PARIS.- Xippas Paris opened the second solo exhibition of American painter John Phillip Abbott. Entitled “The Great Escape”, the exhibition takes over the gallery space from floor to ceiling. Visitors are invited to contemplate and decipher the works, standing or lying down.

“A nation of restless people, forever attempting to get somewhere or get away from somewhere: Kerouac, Cassady, Ginsberg, Kesey, and Robert Frank listening to Zen koans on speeding highway winds; Chuck Berry cruising along with “No particular place to go”; the reckless young motorcycle racers in Bruce Brown’s documentary On Any Sunday (1971) hand-grinding the gears of their motors to save a few ounces and add a some rpms; Dennis Hopper and Peter Fonda in Easy Rider (1969) riding their choppers through a cinematic elegy for American roads now more bloody and hopeless than open; Wallace Berman, who appears briefly in the film when Hopper and Fonda stop at a New Mexico hippie commune, seen in Hopper’s 1964 photo sitting astride his Triumph.

These cosmic pilgrims of the postwar American West, and the vast landscapes they relentlessly crisscrossed, may seem far removed from John Phillip Abbott’s canvases, which present a highly conceptualized painting practice that engages the legacy of radical abstraction (Simon Hantaï, Martin Barré, Sam Gilliam) and the distinct but equally conceptual mode of text-based painting (Christopher Wool, Ed Ruscha, Kay Rosen). Abbott further complicates his work by combining two disparate techniques: on one and the same painting he applies spray paint onto raw canvas and uses tape to create hard-edge geometric shapes, thus moving from the disembodied to the concrete. The resulting compositions, imbedded with letters and words, pulsating with a mad circuitry (this show includes a painting titled Large Ohm) of pyramids, nested rectangles and lattice-like grids, inhabit a space somewhere between the conceptual geometry of early LeWitt and Bochner, and the quasi-psychedelic optics of Richard Anuszkiewicz and Bridget Riley. In some of his paintings Abbott inserts wavering dots of sprayed color that suggest the viewer is about to suffer a temporary loss of consciousness. The result is, as Catherine Millet aptly put it in her text for Abbott’s 2020 Xippas exhibition, an “instability of the surface.”

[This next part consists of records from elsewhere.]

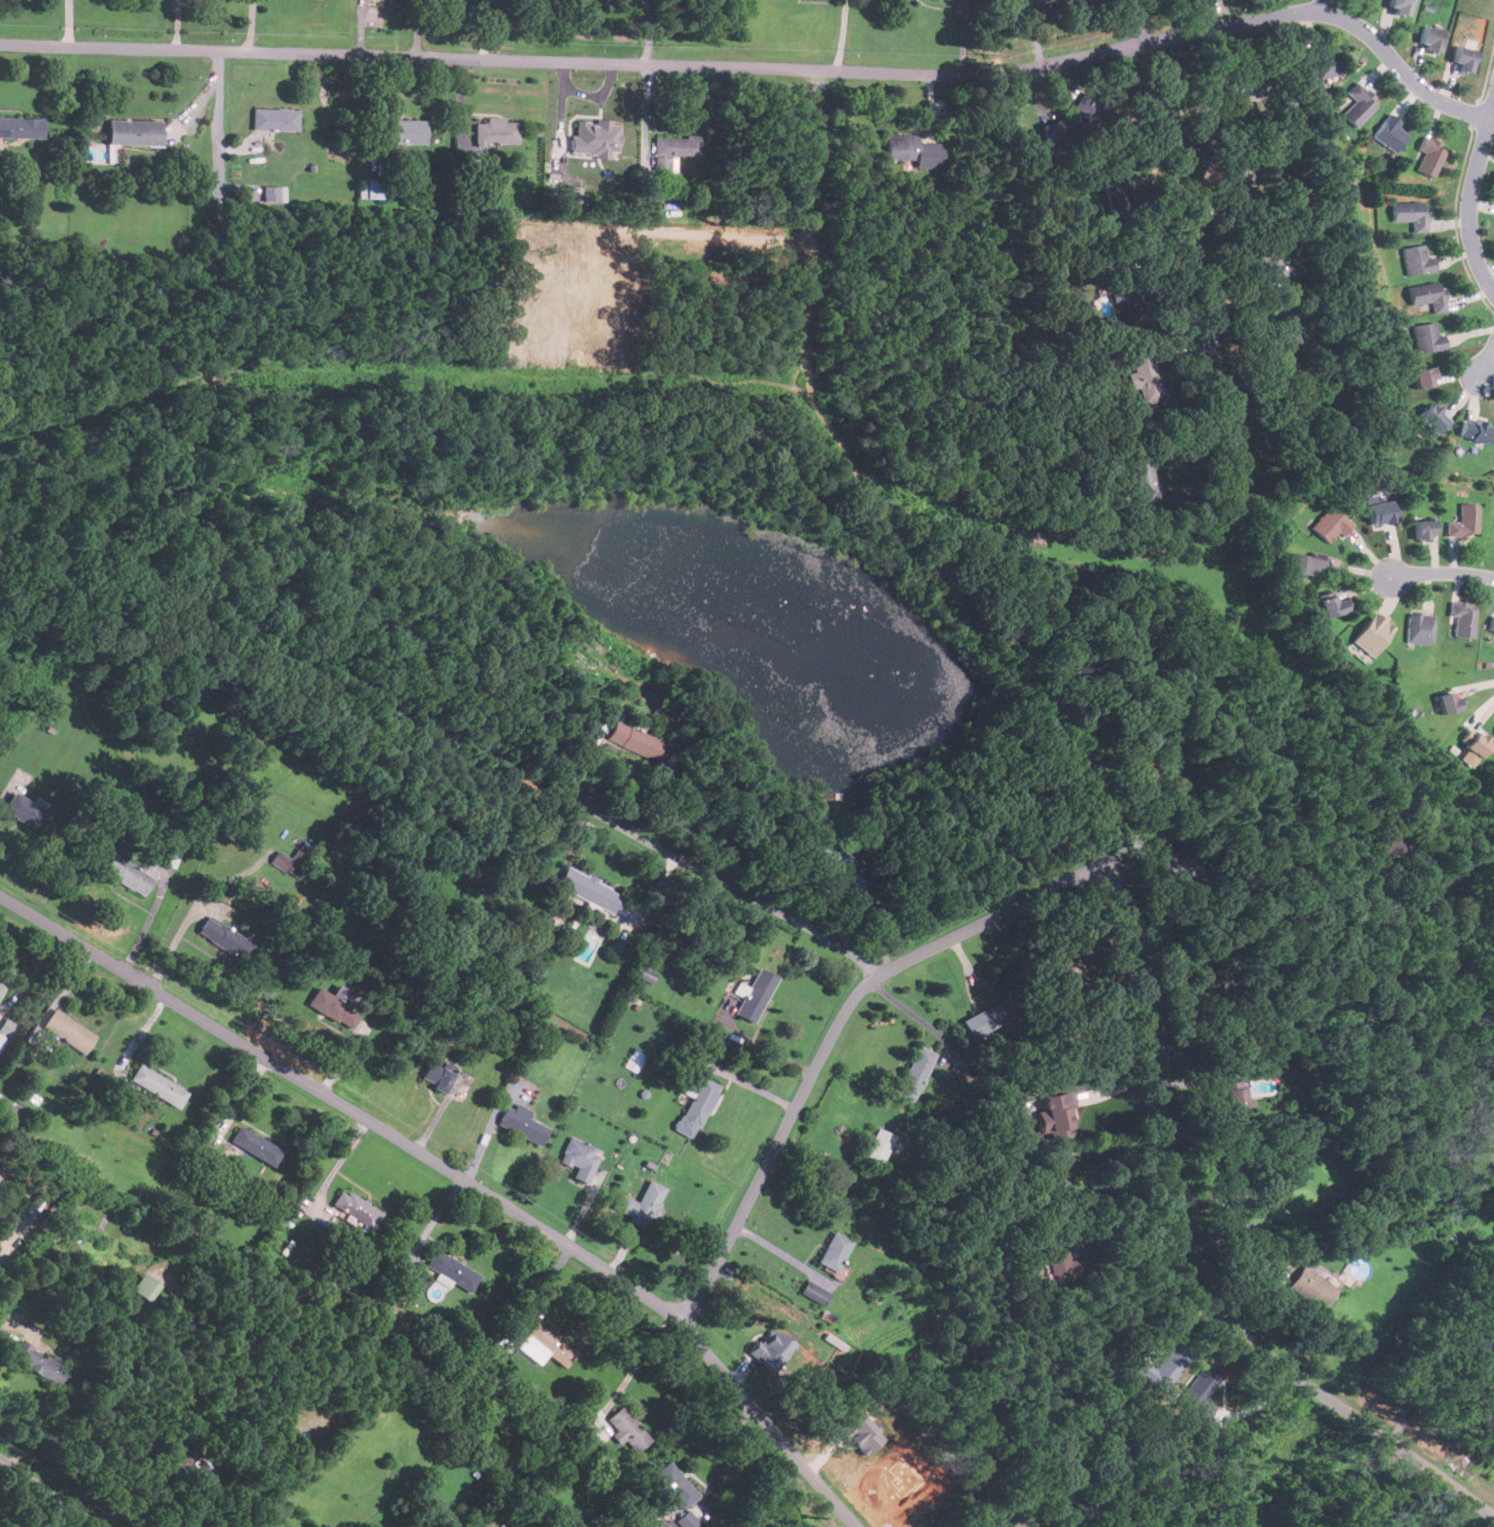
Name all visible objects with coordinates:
building: (1399, 5)
road: (1322, 6)
building: (1051, 7)
road: (1331, 13)
road: (1140, 21)
road: (644, 32)
road: (842, 36)
building: (1430, 37)
building: (1464, 58)
road: (574, 62)
building: (1321, 64)
building: (1245, 87)
building: (1359, 104)
building: (1088, 109)
road: (217, 116)
building: (274, 119)
building: (21, 126)
building: (1056, 128)
building: (399, 131)
building: (496, 131)
building: (133, 132)
building: (1390, 133)
building: (594, 138)
building: (676, 145)
building: (900, 147)
building: (1430, 155)
building: (1236, 175)
building: (369, 188)
building: (274, 193)
road: (1473, 194)
building: (1117, 199)
building: (1411, 213)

The title “The Great Escape” can be read as an homage to American counterculture’s quest for easy freedom from all social, political and cultural constraints, an escape pursued through drugs, sex, music, New Age mysticism or in a life lived forever on the road (so often symbolized by men on motorcycles). It’s also the title of a 1963 movie chiefly remembered for some glorious motorcycle stunts by Steve McQueen (who turns up in On Any Sunday). Abbott has often referred to a classic text from this era, Robert M. Pirsig’s Zen and the Art of Motorcycle Maintenance, as one of his inspirations and has used the title of Bruce Brown’s surfing film, The Endless Summer, for many paintings. The ultimate Great Escape, however, may be the adventure of art itself, epitomized for Abbott in what he calls his “escapist painting process/methodology.” Helpfully, the artist has installed some customized bean bags in the gallery directly under an unstretched canvas on the ceiling. The painting’s official title is ZenZen with Blue Grid but it could just as easily have been titled Sit back and enjoy the ride. Nearly always good advice.”